Die nacht was het tijd voor het afscheid van de Pepe en de Coco. Helaas was de Coco in slaap gevallen, want hij beantwoorde zijne GSM nie. Met de Pepe heb ik dan wat zitten klappen, een afscheidswoord in mekanders boek geschreven en in mineur afscheid genomen. Van beide kanten met weinig goesting.(in afscheid en in drank)


Quito

De volgende morgen, drie uur later, staan we op om ons (vooral mijn) valiezen te pakken, de laatste prullen te regelen en te vertrekken naar Quito. Zot hoe lang dat geduurd heeft, de volle acht uur. Tegen twee uur geraken we dan toch op de bus. Ik moest hier nog kweet niet wat allemaal regelen, geleende dingen terugbrengen (zoals bijvoorbeeld een gitaar), de laatste panfluit kopen, afscheid van enkele mensen nog, … Dat heeft toch nen impact gehad, dat verblijf, ook al was `t maar zeven maanden.

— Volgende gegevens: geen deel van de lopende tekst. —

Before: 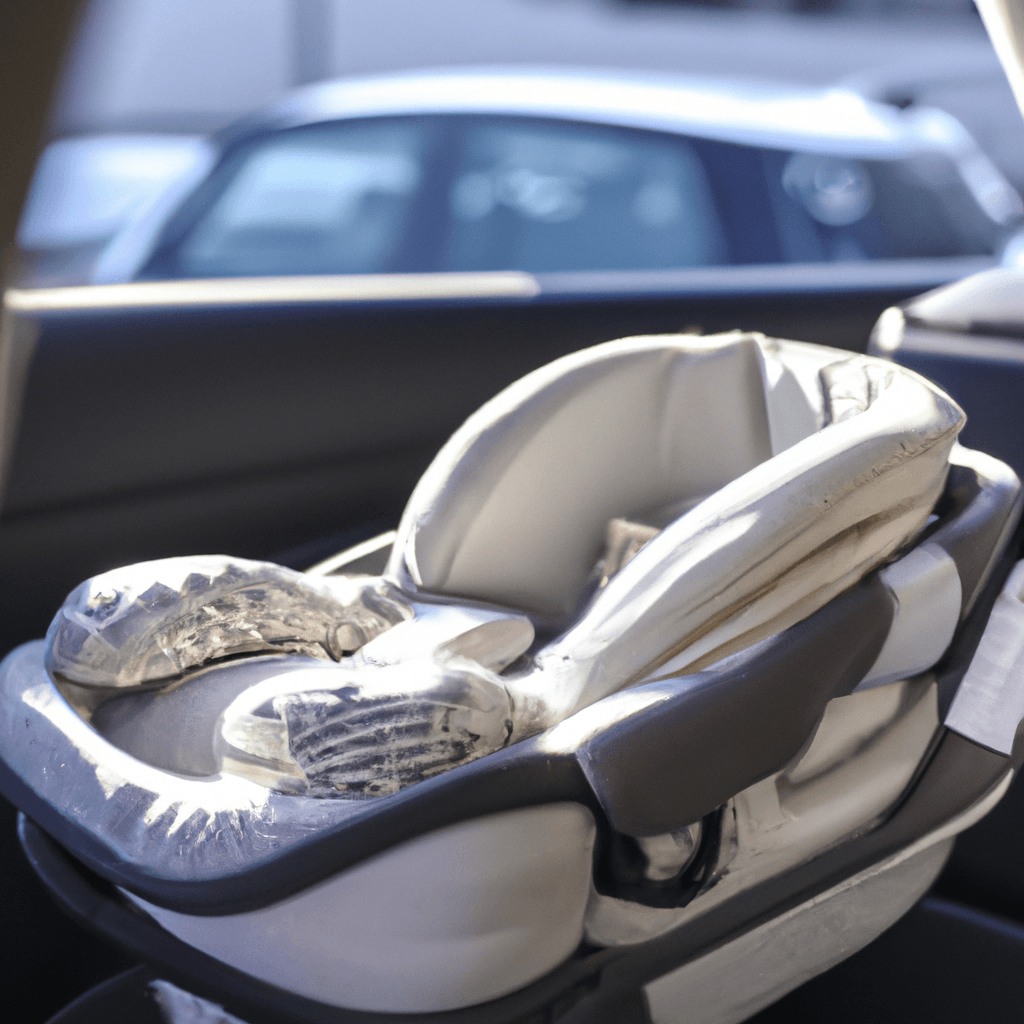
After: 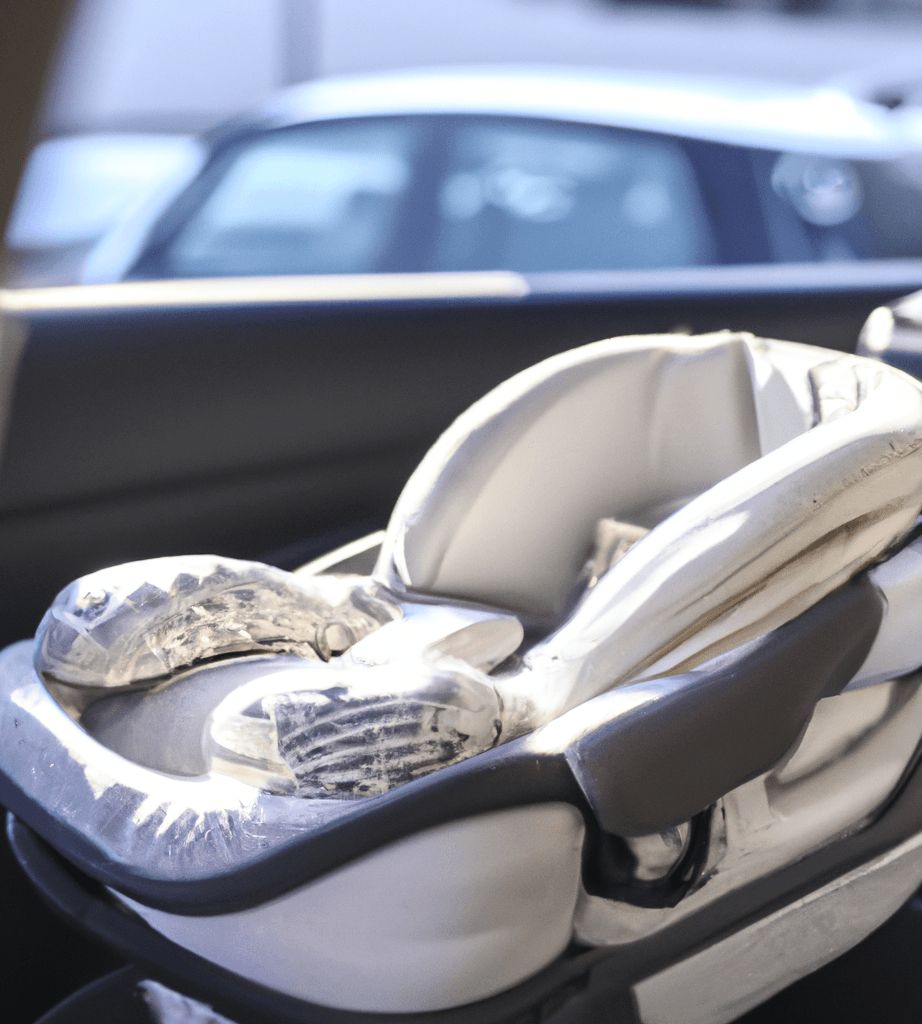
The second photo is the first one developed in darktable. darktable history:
crop and rotate: left 1.088%, right 8.807%
color balance: input saturation 80.07%
contrast brightness saturation: contrast 0.2, brightness 0.16, saturation 0.22
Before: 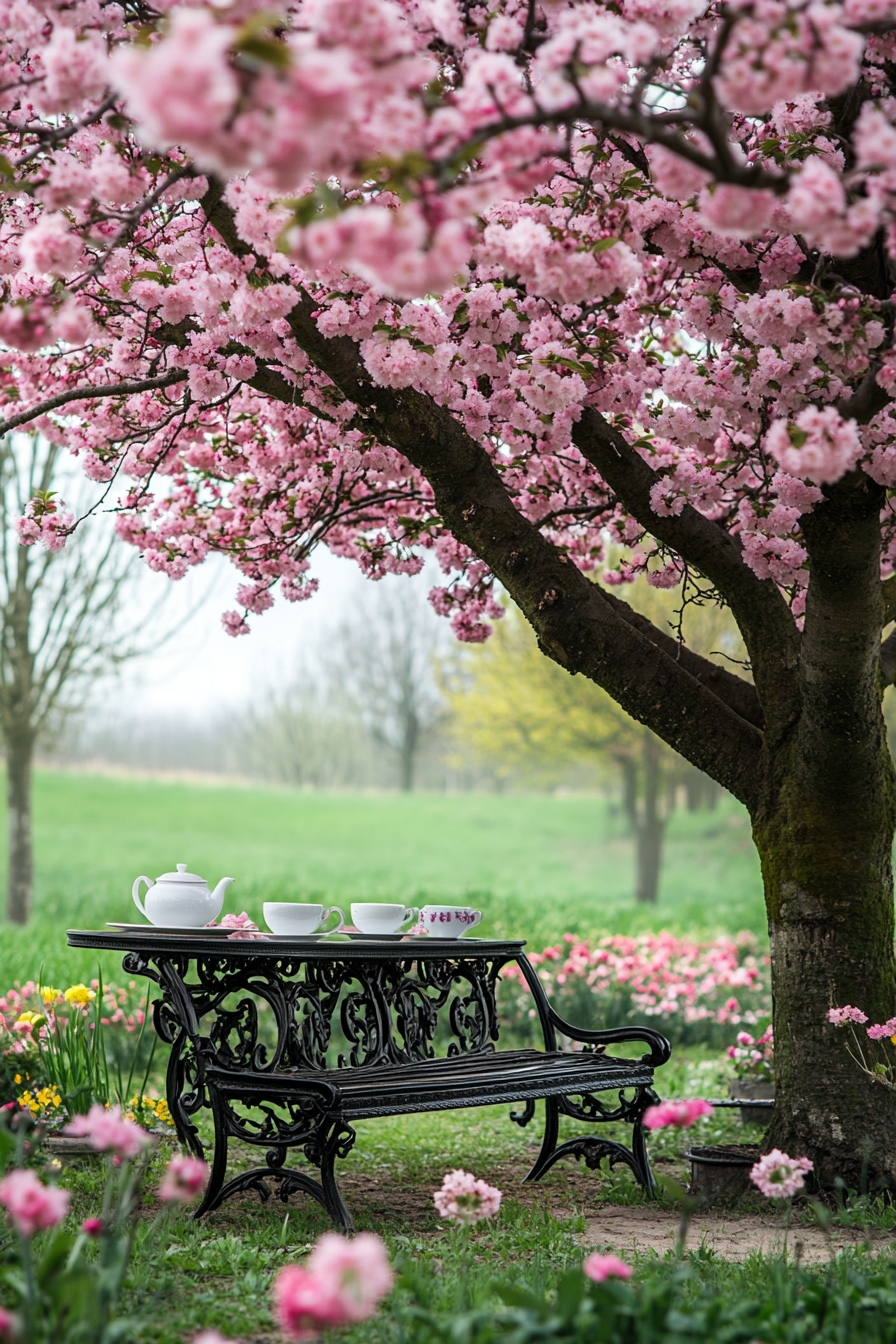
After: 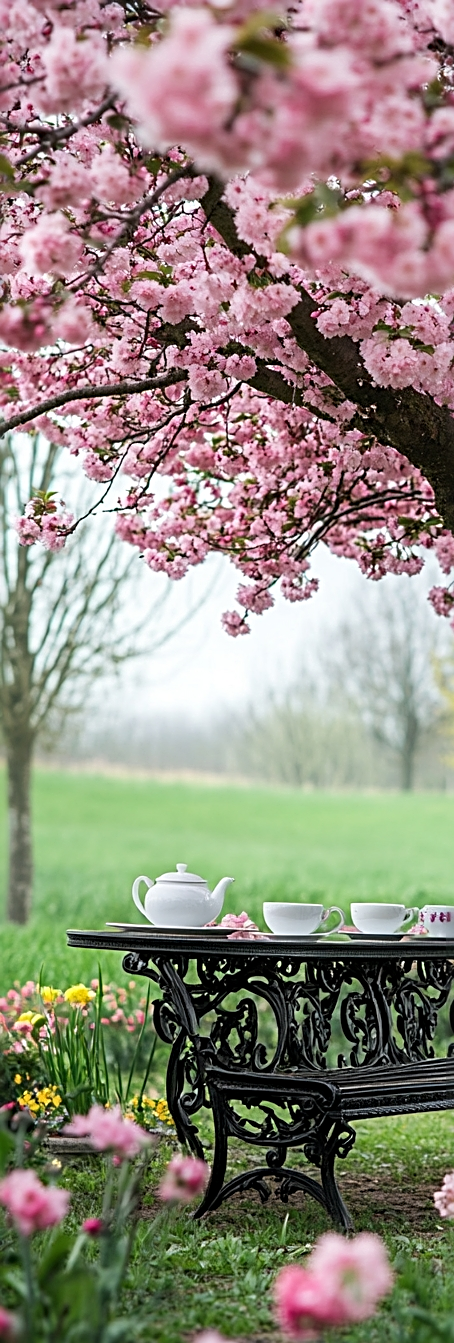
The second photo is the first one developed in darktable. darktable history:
crop and rotate: left 0.054%, top 0%, right 49.271%
sharpen: radius 3.108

Intussen zitten we in Quito. We zouden vorige nacht naar Esmeraldas vertrokken willen zijn, maar door slechte wegen en vooral ook aardvershuivingen en overstromingen in Quito kwam de bus nogal laat aan: half 1. Te laat om nog bij Lida binnen te vallen, een scoutsvriendin waar we onze overtollige bagage mochten achterlaten tijdens het reizen. Dezelfde bij wie we in septemder bijna een week gewoond hebben. Een hotelleke dan maar, en deze morgen naar de familie Pavón. Nu zitten we op de bus te wachten, over een half uur vertrekken we naar Esmeraldas, naar de negerkes.


Binnenkort dus een verslag uit een stukske Afrika in Ecuador.